Em tese, a OAB apresenta-se como uma entidade independente, não subordinada a nenhum órgão estatal e que possui previsão na Constituição Federal como indispensável à democracia e à função jurisdicional.

Na vida real, porém, o umbigo às vezes brota no joelho. O pleito de 2021 da OAB tem cheiro e gosto - também - de Quinto Constitucional, com “ânsia” na vaga de desembargador a vicejar em 2023 com a aposentadoria de Edson Ulisses de Melo, que já presidiu essa instituição.

As forças políticas adensadas em torno da candidatura do são  Danniel Costa surpreenderam pelo volume e contundência. Nunca uma eleição da OAB em Sergipe agregou e congregou tantas lideranças com tamanha capacidade de pressão e influência política, notadamente prefeitos e ex-prefeitos – tema que perpassou o artigo da quinta-feira.

Esse notório poder de forças, somado ao poder econômico, foi fundamental para cimentar a vitória de uma oposição unida e aguerrida ante um adversário paralisado pelas vaidades e veleidades internas.

De um lado, atuou a Federação dos Municípios do Estado de Sergipe - Fames –, como braço tático e arrecadador.

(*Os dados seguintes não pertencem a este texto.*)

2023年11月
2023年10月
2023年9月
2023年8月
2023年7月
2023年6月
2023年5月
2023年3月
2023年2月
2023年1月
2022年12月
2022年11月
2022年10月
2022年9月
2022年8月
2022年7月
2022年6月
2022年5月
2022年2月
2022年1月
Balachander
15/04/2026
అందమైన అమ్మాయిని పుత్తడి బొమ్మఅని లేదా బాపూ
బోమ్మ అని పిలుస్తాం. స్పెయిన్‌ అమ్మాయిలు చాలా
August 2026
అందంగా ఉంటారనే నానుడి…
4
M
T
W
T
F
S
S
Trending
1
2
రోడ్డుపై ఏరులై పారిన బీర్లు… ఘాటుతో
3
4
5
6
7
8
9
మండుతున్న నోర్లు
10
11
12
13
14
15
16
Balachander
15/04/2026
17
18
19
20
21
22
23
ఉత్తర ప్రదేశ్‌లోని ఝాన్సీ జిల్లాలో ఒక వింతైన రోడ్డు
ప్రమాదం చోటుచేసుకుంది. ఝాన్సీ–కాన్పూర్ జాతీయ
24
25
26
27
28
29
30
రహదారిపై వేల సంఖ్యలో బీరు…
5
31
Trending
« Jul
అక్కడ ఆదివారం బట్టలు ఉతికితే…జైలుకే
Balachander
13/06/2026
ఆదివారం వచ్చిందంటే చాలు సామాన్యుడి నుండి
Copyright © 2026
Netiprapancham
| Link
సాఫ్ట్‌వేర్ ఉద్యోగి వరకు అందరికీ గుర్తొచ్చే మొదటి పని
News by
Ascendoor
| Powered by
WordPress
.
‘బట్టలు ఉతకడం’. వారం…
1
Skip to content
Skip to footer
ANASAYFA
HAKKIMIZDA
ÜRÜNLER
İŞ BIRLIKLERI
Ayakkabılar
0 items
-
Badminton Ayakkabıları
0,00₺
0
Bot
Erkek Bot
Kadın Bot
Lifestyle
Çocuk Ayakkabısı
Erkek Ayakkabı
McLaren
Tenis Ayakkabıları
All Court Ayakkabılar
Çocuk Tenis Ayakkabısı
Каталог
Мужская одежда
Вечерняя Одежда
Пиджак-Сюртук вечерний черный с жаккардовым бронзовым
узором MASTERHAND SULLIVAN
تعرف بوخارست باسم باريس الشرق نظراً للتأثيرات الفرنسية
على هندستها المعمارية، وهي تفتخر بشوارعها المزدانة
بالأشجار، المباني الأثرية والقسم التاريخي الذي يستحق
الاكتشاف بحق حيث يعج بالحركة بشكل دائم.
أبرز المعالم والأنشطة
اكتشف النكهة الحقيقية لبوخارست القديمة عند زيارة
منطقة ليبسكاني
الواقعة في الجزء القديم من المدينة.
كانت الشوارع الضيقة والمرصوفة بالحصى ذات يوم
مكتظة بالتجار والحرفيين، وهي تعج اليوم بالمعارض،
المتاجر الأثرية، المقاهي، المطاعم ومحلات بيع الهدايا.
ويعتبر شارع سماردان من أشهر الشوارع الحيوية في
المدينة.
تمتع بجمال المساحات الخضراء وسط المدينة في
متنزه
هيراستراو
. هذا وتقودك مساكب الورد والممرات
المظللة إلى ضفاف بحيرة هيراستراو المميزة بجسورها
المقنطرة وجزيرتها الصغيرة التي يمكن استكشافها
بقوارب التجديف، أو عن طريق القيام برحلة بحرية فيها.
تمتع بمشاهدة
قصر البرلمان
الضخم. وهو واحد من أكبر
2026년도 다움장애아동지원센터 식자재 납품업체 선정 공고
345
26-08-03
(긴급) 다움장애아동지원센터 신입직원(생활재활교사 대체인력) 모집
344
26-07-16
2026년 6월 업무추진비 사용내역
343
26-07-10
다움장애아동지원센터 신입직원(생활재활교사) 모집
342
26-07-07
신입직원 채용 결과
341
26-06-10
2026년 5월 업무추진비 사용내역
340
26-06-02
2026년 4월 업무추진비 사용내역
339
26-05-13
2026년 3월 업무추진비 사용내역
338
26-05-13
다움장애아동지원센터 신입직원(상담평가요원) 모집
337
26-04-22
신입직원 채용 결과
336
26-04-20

Do outro, presidentes de câmaras municipais da capital e do interior, dirigentes partidários ligados ao governo estadual e “terceirizados”, como aquela uma certa “OAB sem partido”, ninho de vários políticos hoje sem mandato, que agiram junto às procuradorias municipais e núcleos da advocacia que prestam serviços a prefeituras e partidos, isso de modo bastante silencioso.

Nesse tocante, aliás, a advocacia, em quem o artigo de quinta viu um certo reacionarismo político, não exerceu o mesmo “incômodo” dispensado ao pajé Henri Clay Andrade, cuja ligação com a política partidária - ele é filiado ao PSOL e vários membros da Chapa 1 também estão alistados nessa agremiação - tem sido usada como pretexto para atribuir-lhe culpa pela derrota de Inácio Krauss, o que em parte tem razão de ser. Mas apenas em parte dessa parte. É sempre bom relembrar que, como seres reacionários, os advogados por vezes se camuflam bem.

Além dos obviamente vistosos “olhos gordos” fixados na vaga de desembargador - e já há nomes postos entre o grupo vitorioso, como o vestal Márcio Conrado e Inácio Krauss vai querer indicar alguém –, tamanha junção de “almas tão puras e desinteressadas” provoca um coçar de orelha irritante acerca de como ficará a independência da OAB: em discussões importantes envolvendo a atuação da classe, como direitos a prerrogativas funcionais e honorários, contra órgãos ligados à administração pública, com quem Danniel Costa irá à farra ou à festa?

Aqui, é preciso torcer para que tudo isso seja apenas isso mesmo: um irritante coçar de orelha, e passageiro! Até porque seria péssimo, dir-se-ia horrível mesmo, que a OAB - pasme o leitor, a leitora! - servisse de “trampolim” para a eleição do próximo Quinto Constitucional ou de anteparo aos interesses mesquinhos da política, que agora se aproxima mais do que nunca da instituição. Ah, e antes que se caia no esquecimento, convém lembrar que quem avisa amigo é!

 

PS - Em verdade, nesta nota cometo uma imprecisão. Não será da advocacia a vaga a ser gerada no Poder Judiciário de Sergipe com a futura aposentadoria do desembargador Edson Ulisses de Melo. Será do Ministério Público. Isso altera, ainda que minimamente, a fisiologia da nota, sobretudo quando nela cito nome de advogado que estaria de olho no preenchimento. Escusas.